Eine realistische Einschätzung der künftigen Entwicklungen lässt erwarten, dass Öster­reich nicht zuletzt auf Grund der mangelnden Solidarität in Asylangelegenheiten und des schwachen Bekenntnisses zu den gemeinsamen Werten der EU von Seiten vieler EU-Mitgliedstaaten auch weiterhin einen unverhältnismäßigen Anteil an der Last der Asylkrise zu tragen hätte. Aus derzeitiger Sicht erschiene bei fortlaufender Entwicklung (wie der des Jahres 2015) eine Beeinträchtigung der Funktionsfähigkeit der staatlichen Einrichtungen sehr wahrscheinlich und bestünde daher die Gefahr, dass der öster­reichi­sche Staat vor nicht zu bewältigende Herausforderungen gestellt wird. Betroffen wären in erster Linie das gesamte Asylsystem und der Bereich der Grundversorgung, wobei ersteres einer besonders kritischen Betrachtung unterzogen werden muss. Denn ein erneuter Zustrom an Schutzsuchenden in einem mit jenem des Jahres 2015 vergleichbaren Ausmaß würde den bereits bestehenden „Rückstau“ an Asylverfahren erheblich verstärken. Seit Beginn des Jahres 2015, als bereits 31.000 offene Asylver­fahren verzeichnet wurden, hat sich die Anzahl der offenen Verfahren im Laufe des Jahres noch mehr als verdoppelt. Aktuell (Stand: Ende Februar 2016) zählt man in beiden Instanzen rund 80.000 offene Asylverfahren. Dies entspricht einem Anstieg von 160% (Quelle: Asylstatistik des BMI). Eine Abarbeitung der Verfahren würde daher selbst bei unverzüglicher und weit darüber hinausgehender Personalaufstockung über Jahre hinaus nicht mehr möglich sein.

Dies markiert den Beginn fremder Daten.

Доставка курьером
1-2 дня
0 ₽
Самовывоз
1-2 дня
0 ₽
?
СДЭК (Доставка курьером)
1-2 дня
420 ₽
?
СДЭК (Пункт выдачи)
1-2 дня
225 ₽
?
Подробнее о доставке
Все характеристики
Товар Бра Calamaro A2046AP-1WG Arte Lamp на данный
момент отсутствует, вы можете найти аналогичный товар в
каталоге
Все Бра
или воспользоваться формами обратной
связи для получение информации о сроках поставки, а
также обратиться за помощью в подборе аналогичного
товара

Eine kontinuierliche Stellung von 90.000 bis 100.000 – oder mehr – Asylanträgen pro Jahr würde unweigerlich zu großen systemischen Auswirkungen im gesamten Asyl­bereich selbst führen. Damit würde auch die aktuell für das Bundesamt geplante Aufstockung auf 1.426 Mitarbeiter bei weitem nicht ausreichend sein. Erfahrungen der jüngsten Zeit haben gezeigt, dass selbst bei besten Prozessen von der Entscheidung zur Aufnahme zusätzlichen Personals bis zu dessen effektivem Einsatz in Verfahren vier Monate für die Auswahl und vier Monate für die Ausbildung, gesamt also acht Monate, vergehen. In dieser Zeit muss das Entstehen weiterer Rückstände in Kauf genommen werden, sodass keine Behörde – es sei denn, man stattet sie auf bloßen Verdacht (und sohin wider jeglicher haushaltsrechtlicher Grundsätze) mit mehr Personal aus, als an sich (aus einer konventionellen Trendanalyse angenommen) nötig – in der Abarbeitung der Rückstände jemals ihr Ziel erreichen kann. Gleiches gilt für nachfolgende gerichtliche Prüfinstanzen.